I'm Glad About You

There were plenty of stories out there about how continuously Ava was preyed upon. Maybe not Liz, who looked like she could defend herself, but Natalie Wood, yes, Marilyn Monroe, certainly. There were a billion stories about old Marilyn getting raped at parties by the biggest guys in Hollywood. It wasn’t a surprise, if you thought about it. Dennis was right. Turning yourself into a person who men wanted to fuck all the time, what else was going to happen? The memory of what had almost happened shot a bolt of panic through her. It wasn’t anything she hadn’t learned to handle, but she wasn’t going to let Lars just have his way with her either, especially from behind. She let him paw her breasts for a moment, press that perpetual erection up against her, and then she shrugged, deliberate, a gesture that was unmistakable: Not now.

Lars was never one to misunderstand body language. His power, her power, her lack of power, her appreciation for his power—it was an ongoing board game of unspoken one-upmanship. He wanted to have sex, she didn’t; he wouldn’t push now, because that would be begging, which he didn’t do, he was indifferent to sex, except that he thought about it all the time, and he was furious now that by shrugging her shoulders she had acted on her own power which was a threat to his power which meant he was going to have to make her pay for it later without making it look like that’s what he was doing. Alison was well aware of the nuances of this dance, and she rarely bothered to push her luck. Lars was no better than any of these guys, but he was in her corner. If letting him dress her up like Ava Gardner and have sex with her constantly was the price, so be it. But once in a blue moon a shred of defiance was not only inevitable, it was necessary.
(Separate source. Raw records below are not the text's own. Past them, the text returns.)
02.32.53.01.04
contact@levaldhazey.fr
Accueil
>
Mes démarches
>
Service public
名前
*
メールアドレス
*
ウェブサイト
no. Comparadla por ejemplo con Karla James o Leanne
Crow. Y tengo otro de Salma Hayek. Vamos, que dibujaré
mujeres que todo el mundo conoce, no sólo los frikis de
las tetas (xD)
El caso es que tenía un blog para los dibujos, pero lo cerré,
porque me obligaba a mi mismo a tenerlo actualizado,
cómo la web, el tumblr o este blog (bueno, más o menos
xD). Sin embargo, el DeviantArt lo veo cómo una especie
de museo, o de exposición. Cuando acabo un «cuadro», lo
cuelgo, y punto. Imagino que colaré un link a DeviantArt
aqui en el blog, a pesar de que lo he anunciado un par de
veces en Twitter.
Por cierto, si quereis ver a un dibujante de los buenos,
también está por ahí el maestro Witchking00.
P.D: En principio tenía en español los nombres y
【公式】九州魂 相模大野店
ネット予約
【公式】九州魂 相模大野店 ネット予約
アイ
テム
The memory of the way she used to yearn for sex rose from the back of her mind. The way she and Kyle used to torture each other with their hunger? Those were the days, when you were just a kid whose mom was always yelling at you for making out with your boyfriend on the family room floor. The distance from there to here seemed impossible; everyone agreed on that much. But everyone else seemed to think that the impossibility of that journey was something astonishing, brilliant, celebratory. Careful what you wish for. But had she even wished for this? She didn’t actually think she had. And now here she was, trapped not by her own dreams, but by the dreams of something else, something weird and inhuman but generally accepted as truth.

She would never have been able to explain this to anyone, but there was no question that she understood it. She understood power and she understood that she didn’t have any. Sitting around and letting men fantasize about fucking you, seriously? That was not all it was cracked up to be. That is the thing everyone figures out too late, she thought, as she swung open the minibar and grabbed a couple of airplane-size vodka bottles.
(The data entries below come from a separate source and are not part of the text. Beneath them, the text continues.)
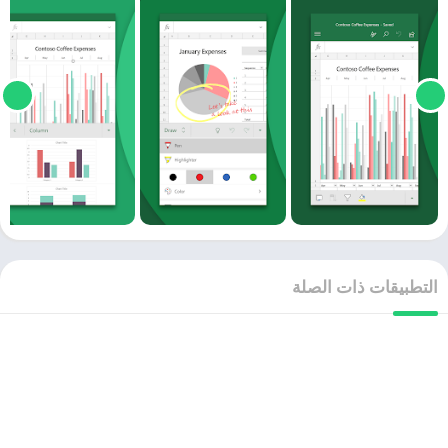
التطبيقات ذات الصلة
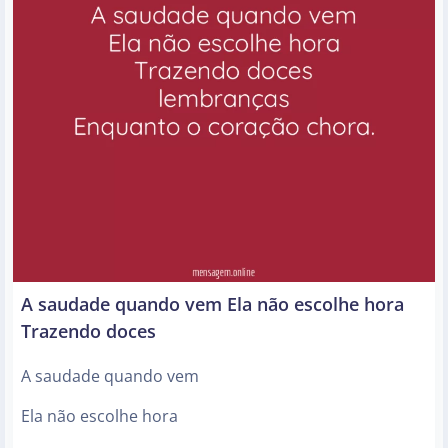
A saudade quando vem Ela não escolhe hora
Trazendo doces
A saudade quando vem
Ela não escolhe hora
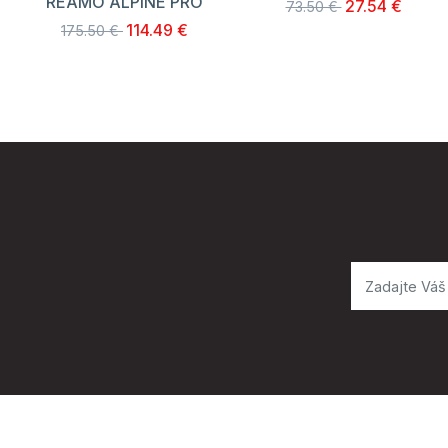
REAMO ALPINE PRO
27.54 €
73.50 €
114.49 €
175.50 €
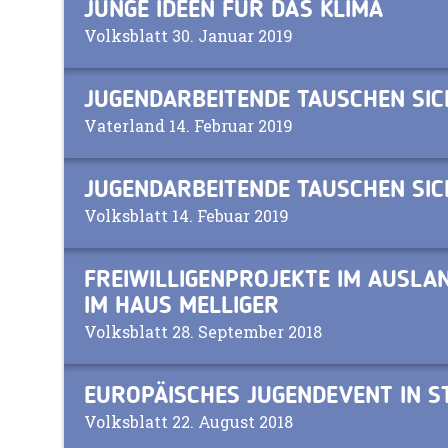
JUNGE IDEEN FÜR DAS KLIMA
Volksblatt 30. Januar 2019
JUGENDARBEITENDE TAUSCHEN SIC
Vaterland 14. Februar 2019
JUGENDARBEITENDE TAUSCHEN SIC
Volksblatt 14. Febuar 2019
FREIWILLIGENPROJEKTE IM AUSLA
IM HAUS MELLIGER
Volksblatt 28. September 2018
EUROPÄISCHES JUGENDEVENT IN 
Volksblatt 22. August 2018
“We’re having dinner with Norbert and Gordon,” Lars reminded her. “It’s only the most important dinner of your life, so I’d suggest you show up sober.”

“It’s for you,” she explained, with a well-performed air of apologetic surprise. “I thought you’d want to celebrate! It went well, you know it did.” She cracked open the absurdly small bottle and dumped the contents into the rocks glass which had been so usefully situated for them right there on a scalloped paper doily. She floated by him, and delivered her little offering to the gods with a cocky smile. Checking his emails on his cell, he barely glanced up. Sex or the cell phone, either would do for Lars.

“What are you going to wear?” he said. Sex or the cell or her clothing, that was actually door number three.

“I don’t know, what do you think?” At this point, it would be madness to answer any other way. The idea that she might know anything at all about what looked good on her had been dismissed months before, along with the insane idea that something loose and comfortable might occasionally be fun.

“Something with color. I would say pink if that weren’t too much to ask.”

It was a reckless, careless dig. Pink was off limits, and he knew it. But he wouldn’t fucking let it go.

She had never told him what happened to the pink dress. How could she? Would he have wrapped her in his arms and comforted her? Would he have hunted Dennis down and beaten him to a pulp? Would he have done anything that any number of characters in one of his stupid movies would do? Not likely. She had taken the torn dress and thrown it in the garbage.

And then she refused to talk about it. There was nothing to say, any lie that she might have told—I spilled coffee on it, I returned it, I didn’t look good in it, I loaned it to a friend and she ripped it—would have been shredded. So she said nothing.

Which, perversely, worked. The day after it arrived, Lars called and left a message on her machine. “I hope you like the dress,” he said. “I can’t wait to see you in it. Give me a call.” She didn’t. The next day she got another call, this time from his assistant, the interminable Josh. “Lars asked me to call and make sure that you got the package he sent on Tuesday,” Josh told her machine. “Could you touch base with the office and let us know that you got it?” She didn’t call him back either. So then Ryan called. “Alison, it’s me. Give me a call.” She didn’t. He emailed her. And then he called again. “Alison, where did you go? Did you run away to Cincinnati again? I’m going to be really mad if you did. Call me back. It’s serious.” Fuck you, she thought. But after three days of locking herself in her own apartment and taking long showers, she got ahold of herself and called Josh back.